MaskMol: Knowledge-guided Molecular Image Pre-Training Framework for Activity Cliffs
This addresses the challenge of distinguishing activity cliffs in drug discovery, providing a novel method for molecular image representation learning and virtual screening, though it is incremental as it builds on image-based approaches.
The paper tackles the problem of activity cliffs, where structurally similar molecules have large potency differences, by introducing MaskMol, a knowledge-guided molecular image pre-training framework. It outperforms 25 state-of-the-art methods in activity cliff estimation and potency prediction across 20 macromolecular targets, with high accuracy and transferability.

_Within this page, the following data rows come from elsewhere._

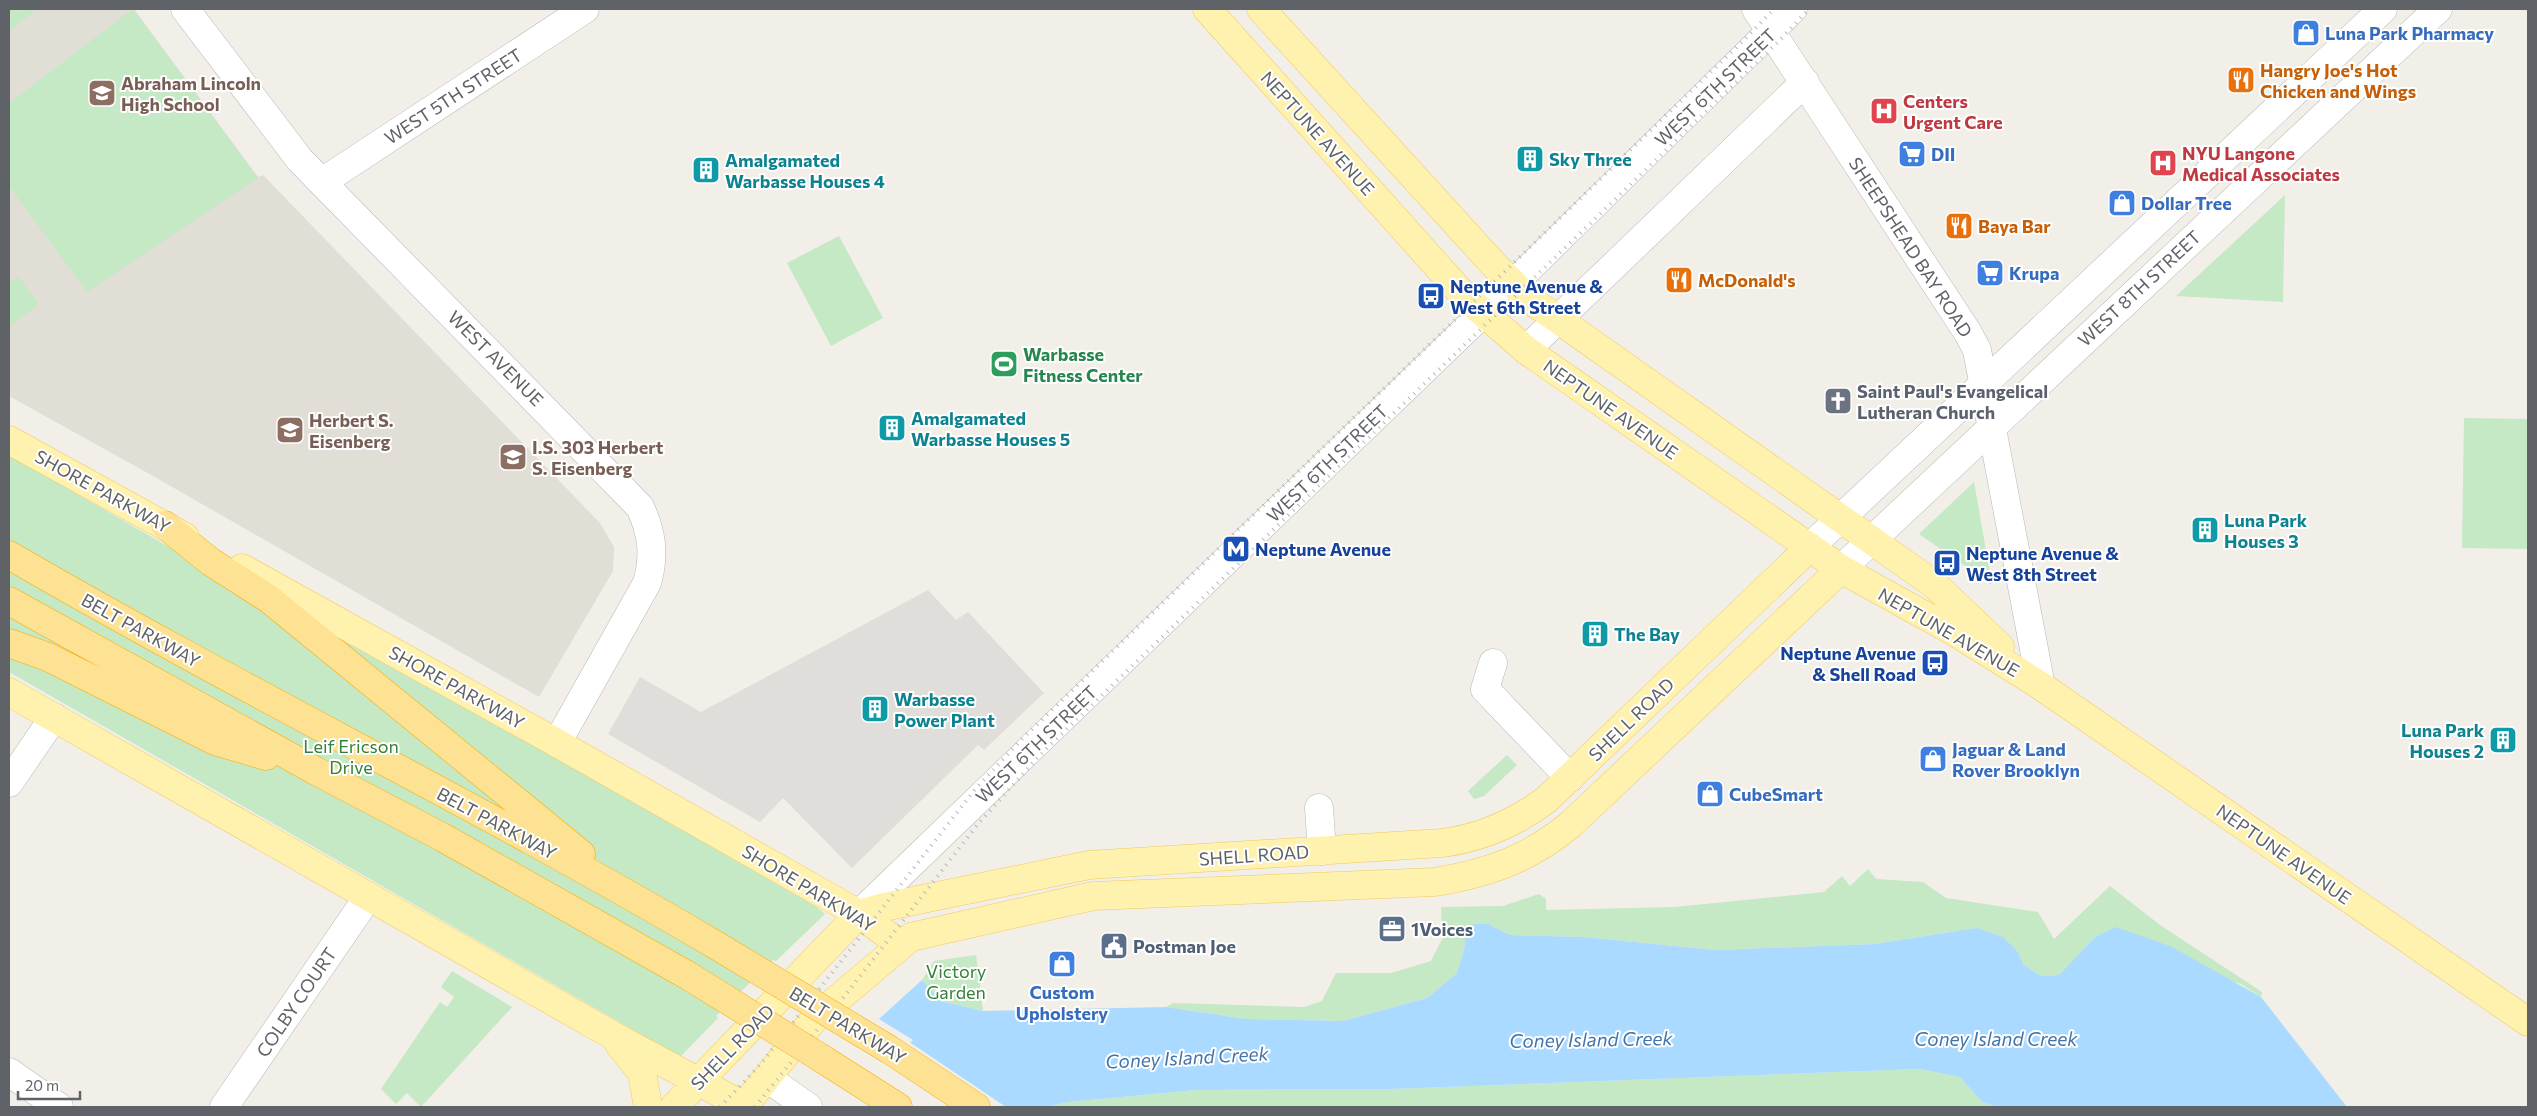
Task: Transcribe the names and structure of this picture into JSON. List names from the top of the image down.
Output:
{
  "streets": {
    "highway": ["BELT PARKWAY"],
    "main road": ["NEPTUNE AVENUE", "SHORE PARKWAY", "SHELL ROAD"],
    "street": [
      "WEST 6TH STREET",
      "WEST 5TH STREET",
      "SHEEPSHEAD BAY ROAD",
      "WEST 8TH STREET",
      "WEST AVENUE",
      "COLBY COURT"
    ]
  },
  "crossings": [
    ["WEST 6TH STREET", "NEPTUNE AVENUE"],
    ["WEST 6TH STREET", "SHEEPSHEAD BAY ROAD"],
    ["WEST 6TH STREET", "SHORE PARKWAY"],
    ["WEST 6TH STREET", "SHELL ROAD"],
    ["WEST 5TH STREET", "WEST AVENUE"],
    ["NEPTUNE AVENUE", "SHEEPSHEAD BAY ROAD"],
    ["NEPTUNE AVENUE", "WEST 8TH STREET"],
    ["NEPTUNE AVENUE", "SHELL ROAD"],
    ["SHEEPSHEAD BAY ROAD", "WEST 8TH STREET"],
    ["WEST 8TH STREET", "SHELL ROAD"],
    ["WEST AVENUE", "SHORE PARKWAY"],
    ["SHORE PARKWAY", "SHELL ROAD"]
  ],
  "water": ["Coney Island Creek"],
  "parks": ["Leif Ericson Drive", "Victory Garden"],
  "places": {
    "shop": [
      "Luna Park Pharmacy",
      "Dollar Tree",
      "Jaguar & Land Rover Brooklyn",
      "CubeSmart",
      "Custom Upholstery"
    ],
    "restaurant": ["Hangry Joe's Hot Chicken and Wings", "Baya Bar", "McDonald's"],
    "school or university": ["Abraham Lincoln High School", "Herbert S. Eisenberg", "I.S. 303 Herbert S. Eisenberg"],
    "hospital": ["Centers Urgent Care", "NYU Langone Medical Associates"],
    "supermarket": ["DII", "Krupa"],
    "building": [
      "Sky Three",
      "Amalgamated Warbasse Houses 4",
      "Amalgamated Warbasse Houses 5",
      "Luna Park Houses 3",
      "The Bay",
      "Warbasse Power Plant",
      "Luna Park Houses 2"
    ],
    "bus stop": ["Neptune Avenue & West 6th Street", "Neptune Avenue & West 8th Street", "Neptune Avenue & Shell Road"],
    "sports": ["Warbasse Fitness Center"],
    "church": ["Saint Paul's Evangelical Lutheran Church"],
    "metro station": ["Neptune Avenue"],
    "office": ["1Voices"],
    "public building": ["Postman Joe"]
  },
  "scale_bar": "20 m"
}
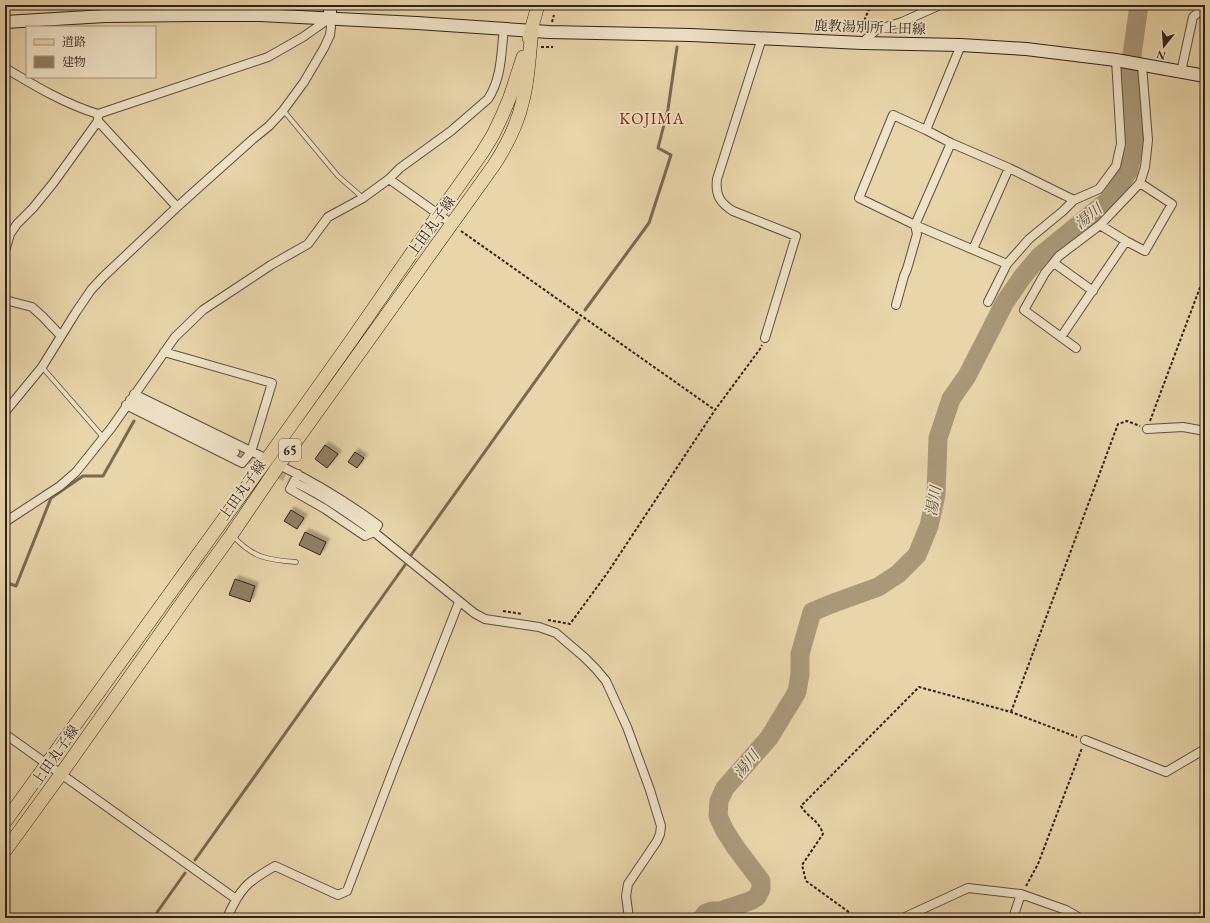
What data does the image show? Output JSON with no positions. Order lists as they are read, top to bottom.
{
  "streets": {
    "main road": ["鹿教湯別所上田線", "上田丸子線", "65"]
  },
  "crossings": [
    ["鹿教湯別所上田線", "上田丸子線"]
  ],
  "districts": ["KOJIMA"],
  "water": ["湯川"],
  "legend": ["道路", "建物"],
  "north": "bottom"
}
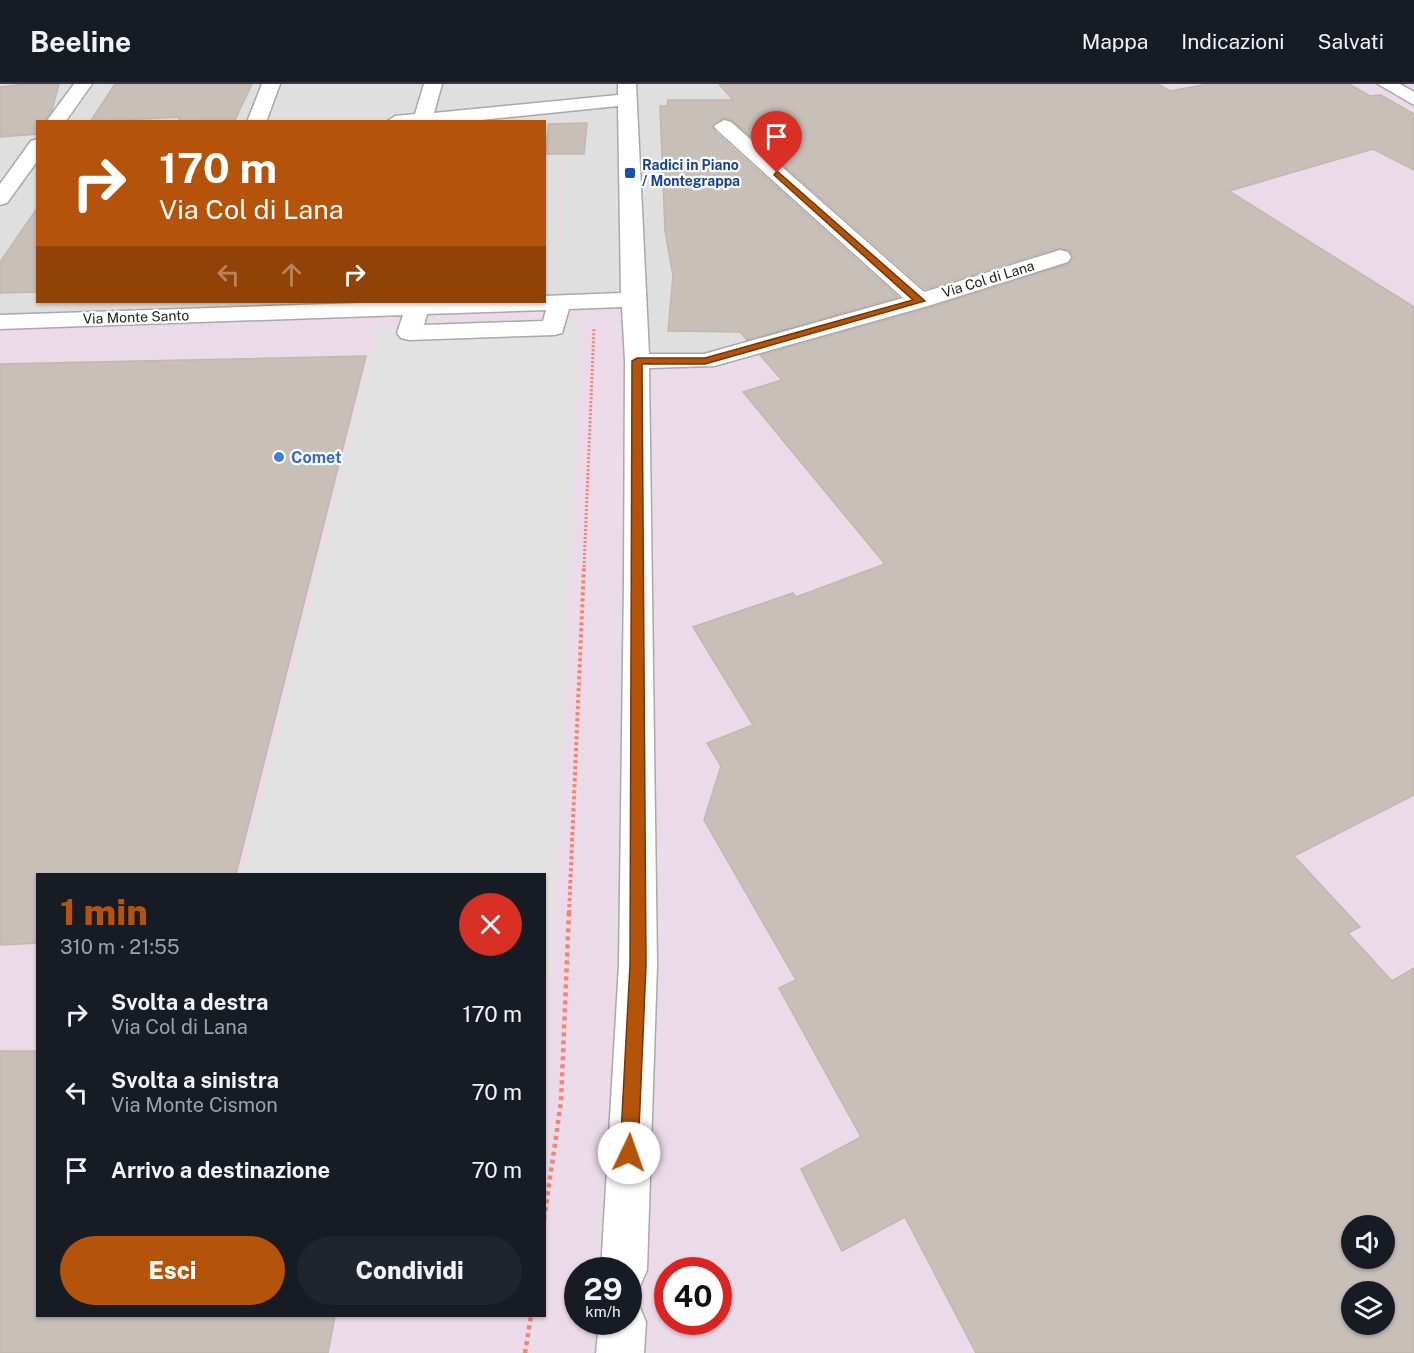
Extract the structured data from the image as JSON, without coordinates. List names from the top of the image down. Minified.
{"streets":{"street":["Via Col di Lana","Via Monte Santo"]},"places":{"transit":["Radici in Piano / Montegrappa"],"other":["Comet"]},"page":{"header":"Beeline","nav":["Mappa","Indicazioni","Salvati"],"turn":["170 m","Via Col di Lana"],"heading":["1 min","310 m · 21:55"],"list":[{"name":"Svolta a destra","note":"Via Col di Lana","value":"170 m"},{"name":"Svolta a sinistra","note":"Via Monte Cismon","value":"70 m"},{"name":"Arrivo a destinazione","value":"70 m"}],"buttons":["Esci","Condividi"],"speed":"29 km/h","limit":"40"}}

Activity cliffs, which refer to pairs of molecules that are structurally similar but show significant differences in their potency, can lead to model representation collapse and make the model challenging to distinguish them. Our research indicates that as molecular similarity increases, graph-based methods struggle to capture these nuances, whereas image-based approaches effectively retain the distinctions. Thus, we developed MaskMol, a knowledge-guided molecular image self-supervised learning framework. MaskMol accurately learns the representation of molecular images by considering multiple levels of molecular knowledge, such as atoms, bonds, and substructures. By utilizing pixel masking tasks, MaskMol extracts fine-grained information from molecular images, overcoming the limitations of existing deep learning models in identifying subtle structural changes. Experimental results demonstrate MaskMol's high accuracy and transferability in activity cliff estimation and compound potency prediction across 20 different macromolecular targets, outperforming 25 state-of-the-art deep learning and machine learning approaches. Visualization analyses reveal MaskMol's high biological interpretability in identifying activity cliff-relevant molecular substructures. Notably, through MaskMol, we identified candidate EP4 inhibitors that could be used to treat tumors. This study not only raises awareness about activity cliffs but also introduces a novel method for molecular image representation learning and virtual screening, advancing drug discovery and providing new insights into structure-activity relationships (SAR).